■ **What you will do**:
Where the data below contains pictures, omit them; output the rest word for word.

■ **Given information**:
*****
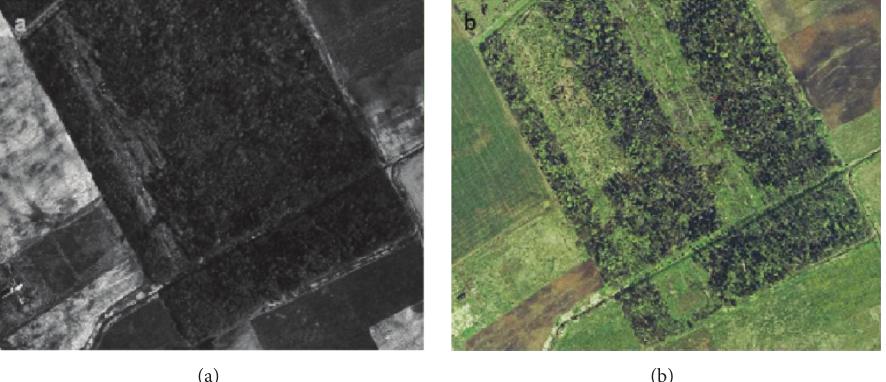
Figure 10: (a) Mature forest in 1995 on the orthophoto image, (b) the orthophoto image in 2012: one part is deforested and the young stands are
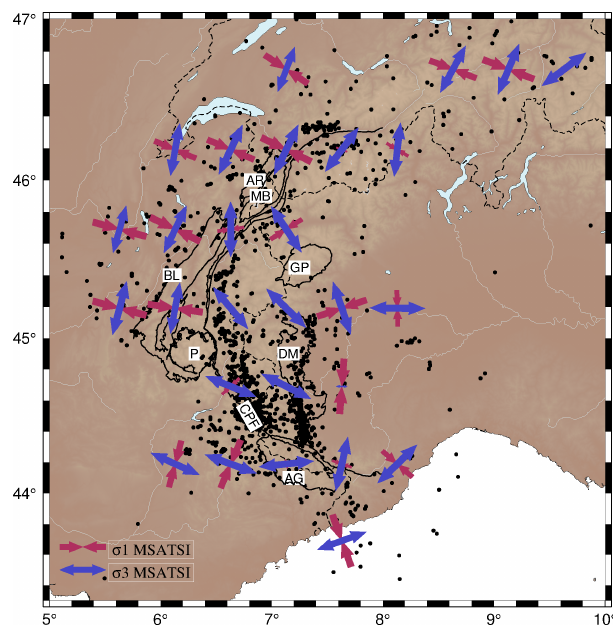
Figure 6. Stress orientations resulting from MSATSI inversion (based on the SI method) on a 0.5 ◦ × 0.5 ◦ grid, for all cells contain- ing at least 10 focal mechanisms (black dots). The most compres- sional ( σ 1, in red) and least compressional ( σ 3, in blue) stresses are projected according to their plunge. Solid lines and their labels refer to major geological features described in Fig.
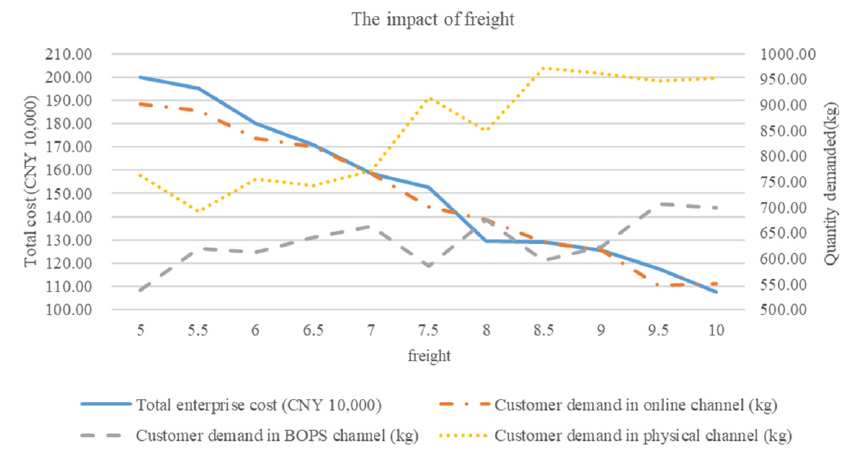
Figure 4. Freight sensitivity analysis. As can be seen from Figure 4, with the increase in freight level, the total enterprise cost tends to decline, and customer demand in the online channel gradually decreases, while customer demand in the BOPS channel and offline physical channel generally shows an upward trend. The lower the demand for the online channel, the lower the logistics and distribution cost of the enterprise, and the lower the penalty cost of return, thus reducing the total enterprise cost. It can be concluded that the higher the freight level set by the enterprise, the more customers’ demands in the online channel will be transferred to the BOPS channel and the offline physical channel, which is conducive to reducing the total enterprise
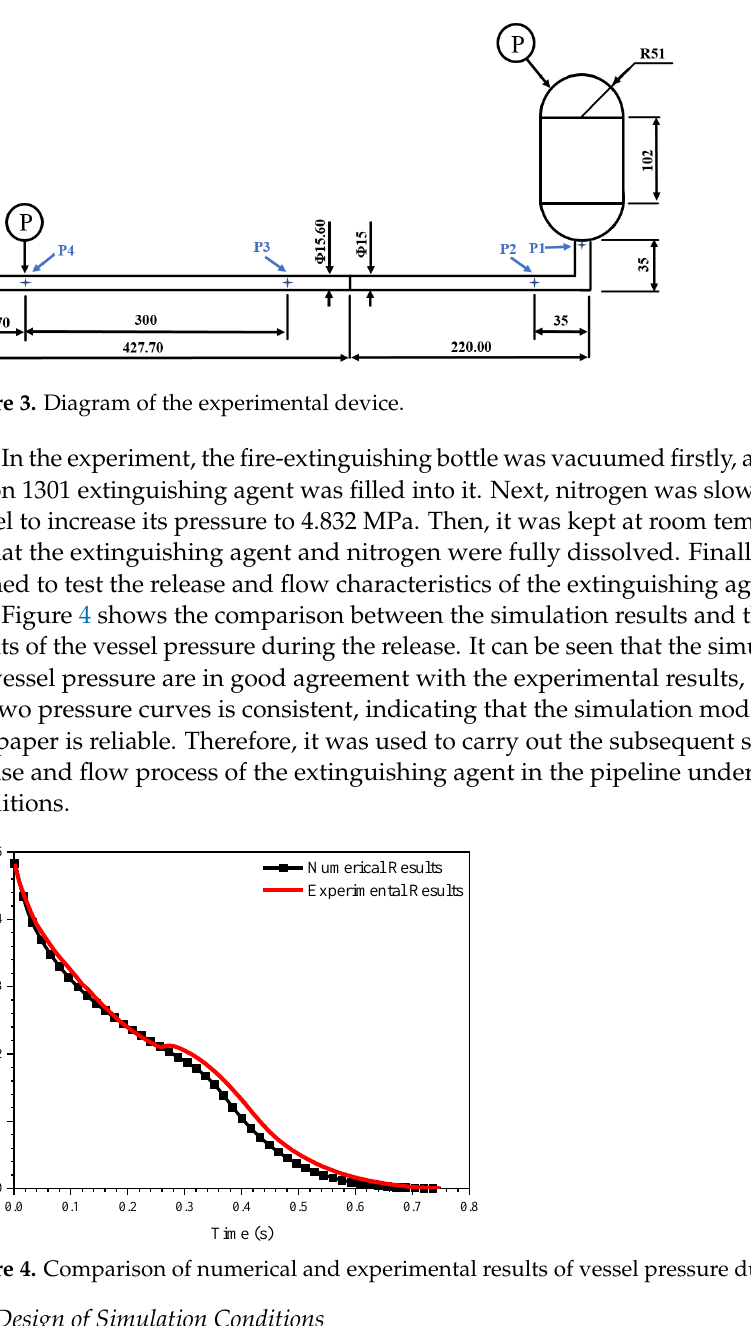
Table 1. Initial state of the extinguishing bottle under different filling pressures. Filling Pressure / MPa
*****
■ **Written solution**:
Figure 10: (a) Mature forest in 1995 on the orthophoto image, (b) the orthophoto image in 2012: one part is deforested and the young stands are
Figure 6. Stress orientations resulting from MSATSI inversion (based on the SI method) on a 0.5 ◦ × 0.5 ◦ grid, for all cells contain- ing at least 10 focal mechanisms (black dots). The most compres- sional ( σ 1, in red) and least compressional ( σ 3, in blue) stresses are projected according to their plunge. Solid lines and their labels refer to major geological features described in Fig.
Figure 4. Freight sensitivity analysis. As can be seen from Figure 4, with the increase in freight level, the total enterprise cost tends to decline, and customer demand in the online channel gradually decreases, while customer demand in the BOPS channel and offline physical channel generally shows an upward trend. The lower the demand for the online channel, the lower the logistics and distribution cost of the enterprise, and the lower the penalty cost of return, thus reducing the total enterprise cost. It can be concluded that the higher the freight level set by the enterprise, the more customers’ demands in the online channel will be transferred to the BOPS channel and the offline physical channel, which is conducive to reducing the total enterprise
Table 1. Initial state of the extinguishing bottle under different filling pressures. Filling Pressure / MPa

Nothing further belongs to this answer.